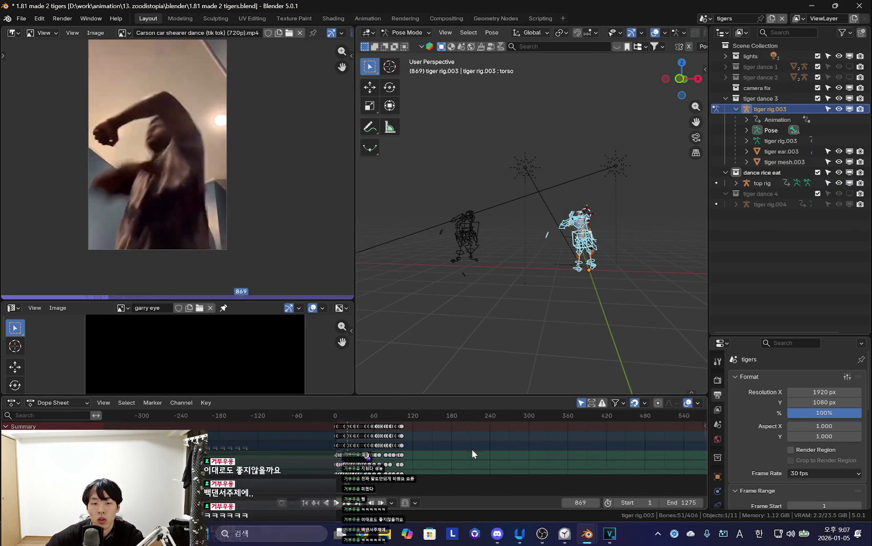
{"action": "key", "text": "shift+Left"}
{"action": "key", "text": "shift+alt+z"}
{"action": "key", "text": "ctrl+Tab"}
{"action": "key", "text": "shift+alt+z"}
{"action": "scroll", "coordinate": [545, 256], "scroll_direction": "up", "scroll_amount": 5}
{"action": "key", "text": "shift+alt+z"}
{"action": "key", "text": "space"}
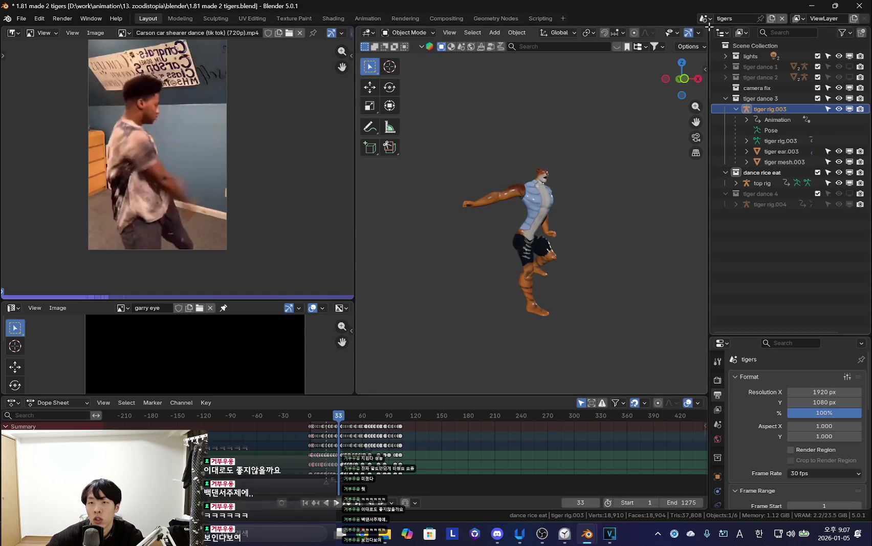
{"action": "key", "text": "shift+alt+z"}
Select the top rig and pan the Dope Sheet to show its later keys.
{"action": "middle_click_drag", "start_coordinate": [490, 236], "coordinate": [534, 214]}
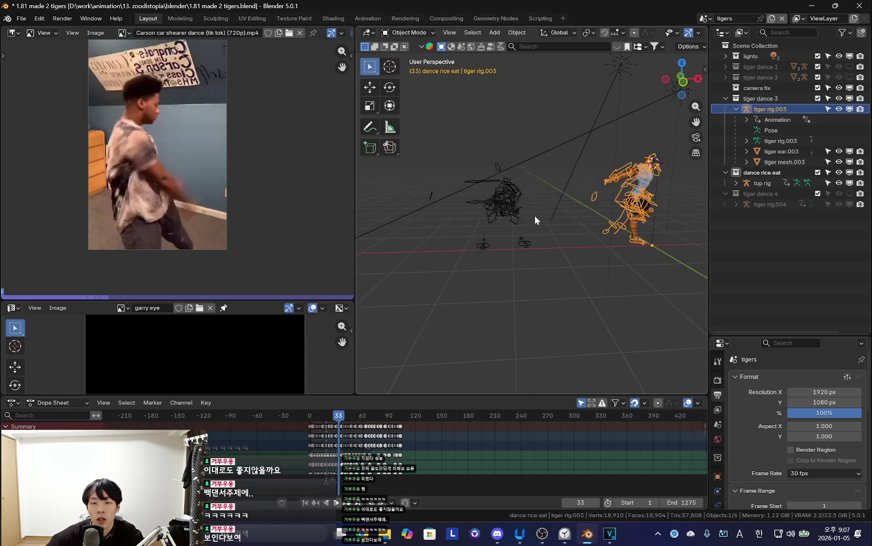
{"action": "left_click", "coordinate": [535, 215]}
{"action": "scroll", "coordinate": [415, 476], "scroll_direction": "up", "scroll_amount": 3}
{"action": "middle_click_drag", "start_coordinate": [391, 443], "coordinate": [431, 445]}
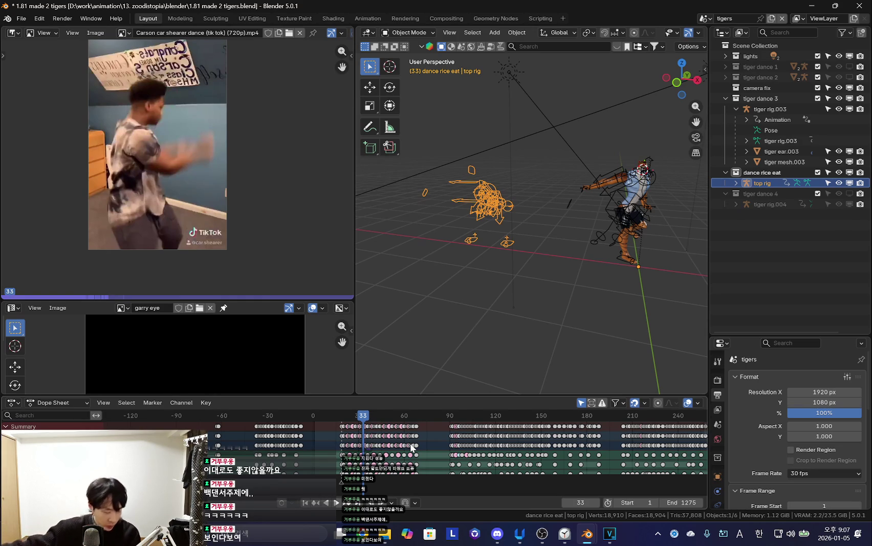
{"action": "scroll", "coordinate": [449, 434], "scroll_direction": "up", "scroll_amount": 2}
{"action": "scroll", "coordinate": [427, 439], "scroll_direction": "up", "scroll_amount": 1}
Play the dance from frame 98 twice without overlays, stopping around frame 109.
{"action": "left_click", "coordinate": [495, 415]}
{"action": "key", "text": "shift+alt+z"}
{"action": "key", "text": "space"}
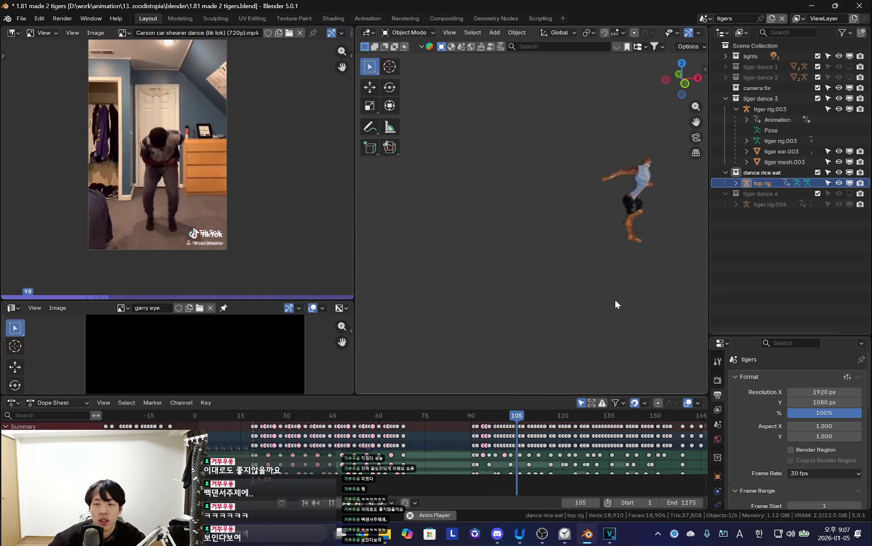
{"action": "key", "text": "shift+alt+z"}
{"action": "scroll", "coordinate": [315, 269], "scroll_direction": "up", "scroll_amount": 2}
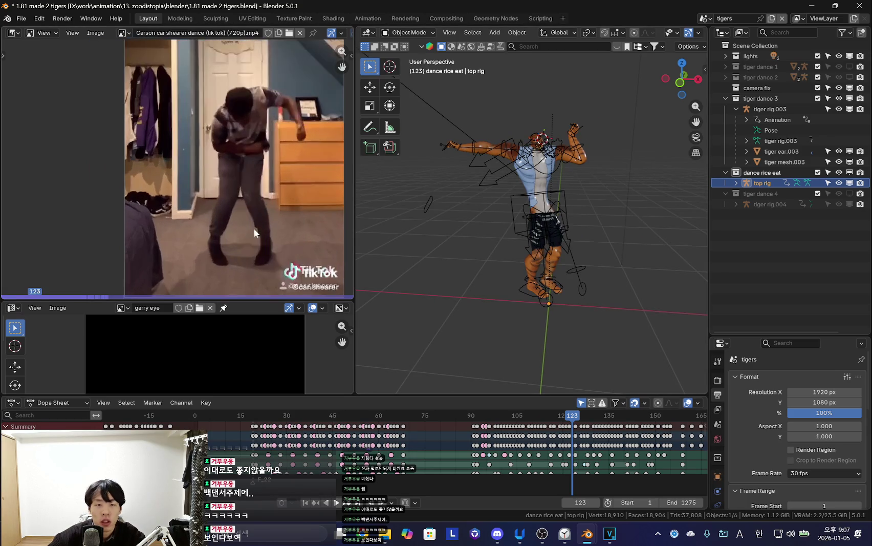
{"action": "key", "text": "Escape"}
{"action": "key", "text": "space"}
{"action": "key", "text": "shift+alt+z"}
{"action": "key", "text": "shift+alt+z"}
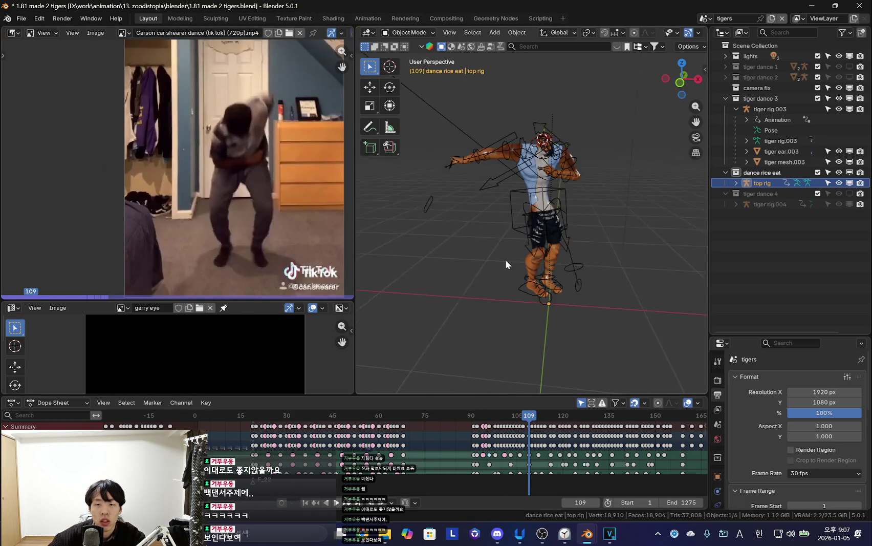
{"action": "middle_click_drag", "start_coordinate": [504, 259], "coordinate": [561, 261]}
{"action": "key", "text": "alt+Tab"}
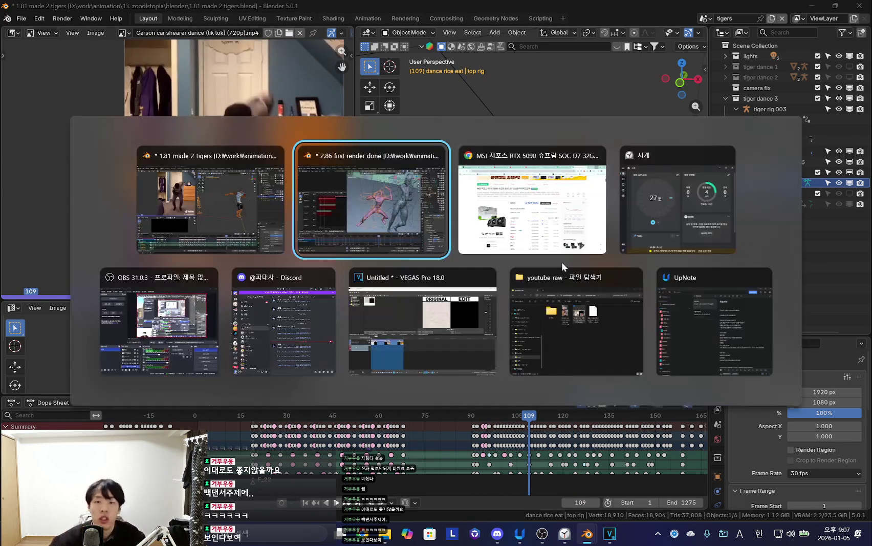
Fit all keys in the Dope Sheet, enter Pose Mode, and move to frame 758.
{"action": "key", "text": "shift+alt+z"}
{"action": "key", "text": "alt+Tab"}
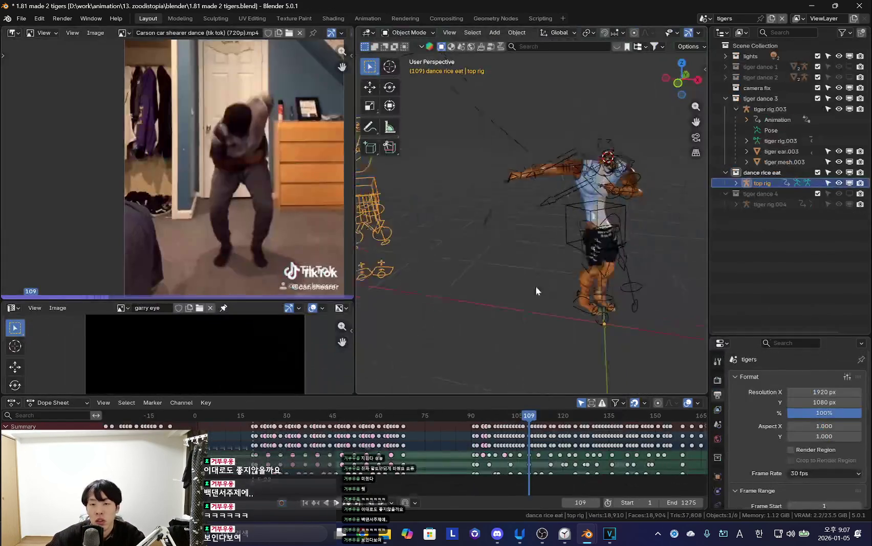
{"action": "key", "text": "Home"}
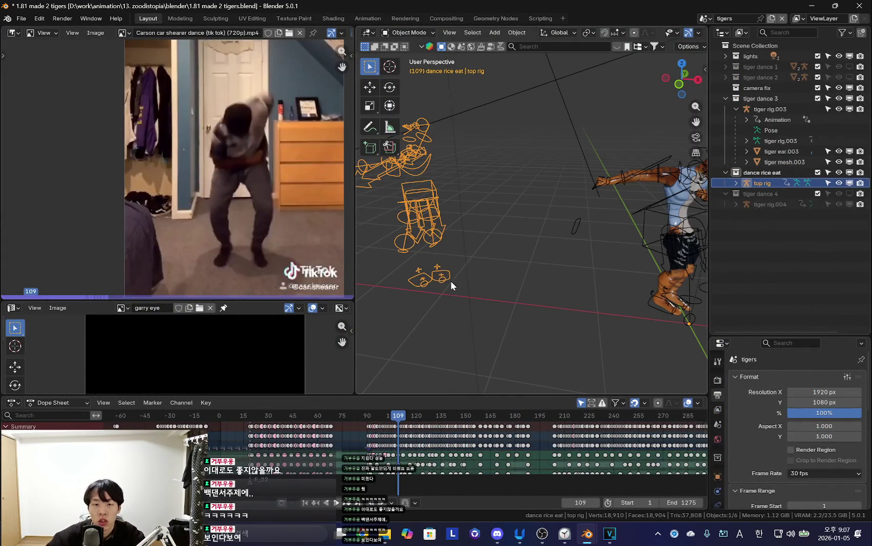
{"action": "key", "text": "ctrl+Tab"}
{"action": "scroll", "coordinate": [566, 425], "scroll_direction": "down", "scroll_amount": 3}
◆ ◆ ◆
EXERCISE BRIEF >> Every line in the records is to be retyped exactly as it stands; the pictures stay out.

RESULT >>
{"action": "key", "text": "shift+Left"}
{"action": "key", "text": "shift+alt+z"}
{"action": "key", "text": "ctrl+Tab"}
{"action": "key", "text": "shift+alt+z"}
{"action": "scroll", "coordinate": [545, 256], "scroll_direction": "up", "scroll_amount": 5}
{"action": "key", "text": "shift+alt+z"}
{"action": "key", "text": "space"}
{"action": "key", "text": "shift+alt+z"}
Select the top rig and pan the Dope Sheet to show its later keys.
{"action": "middle_click_drag", "start_coordinate": [490, 236], "coordinate": [534, 214]}
{"action": "left_click", "coordinate": [535, 215]}
{"action": "scroll", "coordinate": [415, 476], "scroll_direction": "up", "scroll_amount": 3}
{"action": "middle_click_drag", "start_coordinate": [391, 443], "coordinate": [431, 445]}
{"action": "scroll", "coordinate": [449, 434], "scroll_direction": "up", "scroll_amount": 2}
{"action": "scroll", "coordinate": [427, 439], "scroll_direction": "up", "scroll_amount": 1}
Play the dance from frame 98 twice without overlays, stopping around frame 109.
{"action": "left_click", "coordinate": [495, 415]}
{"action": "key", "text": "shift+alt+z"}
{"action": "key", "text": "space"}
{"action": "key", "text": "shift+alt+z"}
{"action": "scroll", "coordinate": [315, 269], "scroll_direction": "up", "scroll_amount": 2}
{"action": "key", "text": "Escape"}
{"action": "key", "text": "space"}
{"action": "key", "text": "shift+alt+z"}
{"action": "key", "text": "shift+alt+z"}
{"action": "middle_click_drag", "start_coordinate": [504, 259], "coordinate": [561, 261]}
{"action": "key", "text": "alt+Tab"}
Fit all keys in the Dope Sheet, enter Pose Mode, and move to frame 758.
{"action": "key", "text": "shift+alt+z"}
{"action": "key", "text": "alt+Tab"}
{"action": "key", "text": "Home"}
{"action": "key", "text": "ctrl+Tab"}
{"action": "scroll", "coordinate": [566, 425], "scroll_direction": "down", "scroll_amount": 3}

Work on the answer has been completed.